La Seconde Guerre Mondiale a interrompu cette vague de changements. Dès l’après- guerre, des compositeurs comme Karlheinz Stockhausen, Pierre Boulez ou encore Henry Pousseur reprennent le Sérialisme en proposant d’étendre la même logique de séries à d’autres paramètres de la musique comme le timbre ou les durées, c’est le

« Sérialisme total » (Von Der Weid, 2010).

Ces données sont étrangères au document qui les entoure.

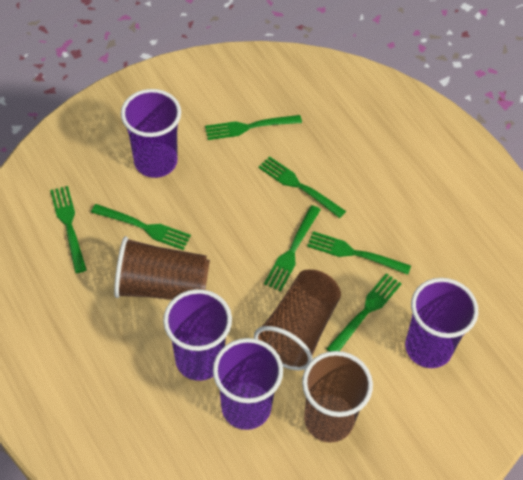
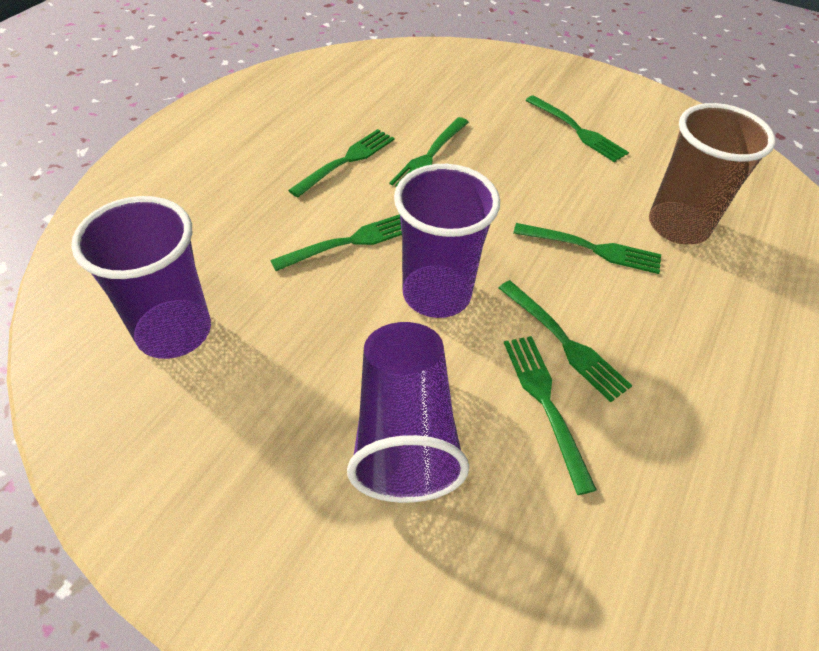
brown cup: 3 -> 1
purple cup: 4 -> 3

Ces mouvements ont été suivis par des réflexions autour de la musique, questionnant les formes et les techniques de compositions, jusqu’à questionner des notions considérées jusqu’alors comme des fondamentaux de la musique, telles que le statut des notes, des gammes et l’introduction des critères personnels pour la formation des gammes proposés par Schoenberg (Bosseur & Bosseur, 1993). Il y a eu également bouleversement du côté des sonorités à travers le traitement inhabituel du matériau sonore de l’orchestre introduit par Stravinsky (Dufour, 2003). En somme, les mouvements musico-artistiques de l’après-guerre marquent le dépassement de la notion de musique comme étant la combinaison entre notes et valeurs rythmiques (Schafer, 2010) selon un certain canon. La musique devient l’art de structurer des sonorités pour leurs donner un sens (Salgado, 2007 ; Giannattasio, 2012)14. Ces ruptures ont fini par influencer l’éducation musicale au cours du XXe siècle.

3.3.2 Des sons et des silences dans les musiques du XXe siècle

Au cours de la deuxième moitié du XXe siècle, le spectre de la musique possible s’est élargi hors du champ des tonalités et on expérimente des formes bien au-delà des formes équilibrées du classicisme. Les compositeurs comme Boulez, Stockhausen, ou encore Berio réalisaient des expériences diverses au niveau du son et des formes

14 Dans cet ouvrage Salgado décrit la pensée musicale de John Cage, notamment l’élargissement du champ des sonorités musicales possibles.